START SUPPLIED TEXT

What does the value (123) in "Semantic Analysis [123]" mean?

Hello all,

we all should know that, when we run “zig build run”, we see a steps [A/B] zig build-exe NAME TARGET MCPU... Semantic Analysis [???] ... . Recently I asked myself what the value in the Semantic Analysis (??? in my example) means.
I looked in the Zig repository and I found std.Progress, but I found the sema_prog_node (which is, I guess, responsible for Semantic Analysis [???] not very often, so I was not able to get the desired information.
Now, what is this value for? For the count of functions, statements or whatever?

Looking forwards,
Samuel Fiedler

1 Like

It is a counter. In each node when end() is called the parent counter is increased.
There two places that semantic analysis string is used as a node name: in Module.zig for testing and in Compile.zig for normal compilation. Following the code, children nodes are added for subcompilation. I gave up there, but I believe that it creates more grand children for declarations. So my guess is: total number of declarations.

2 Likes

Sounds logical. Perhaps I will take a look at mitchellh’s zig compiler internals and get a bit into the Zig source code to find out more interesting things about the compiler and to learn more things that are used frequently in Zig.

END SUPPLIED TEXT

## DIRECTIVE 1
In the forum thread on Zig's Semantic Analysis counter, what happens to the parent counter when end() is called in a node?
## DIRECTIVE 2
Please translate this sentence from the forum thread on Zig's Semantic Analysis counter into Spanish: "In each node when end() is called the parent counter is increased."

START EXCERPTED DATA

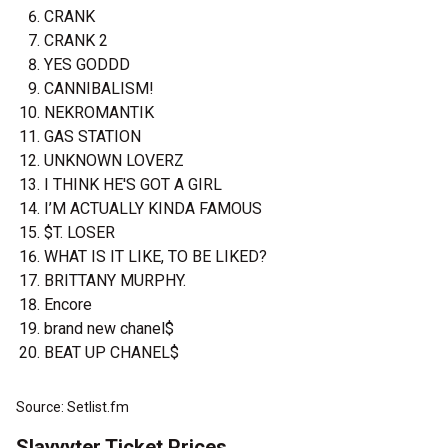
CRANK
CRANK 2
YES GODDD
CANNIBALISM!
NEKROMANTIK
GAS STATION
UNKNOWN LOVERZ
I THINK HE'S GOT A GIRL
I’M ACTUALLY KINDA FAMOUS
$T. LOSER
WHAT IS IT LIKE, TO BE LIKED?
BRITTANY MURPHY.
Encore
brand new chanel$
BEAT UP CHANEL$
Source: Setlist.fm
Slayyyter Ticket Prices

END EXCERPTED DATA

## EXERCISE SOLUTION 1
The parent counter is increased.

## EXERCISE SOLUTION 2
En cada nodo, cuando se llama a end(), se incrementa el contador del padre.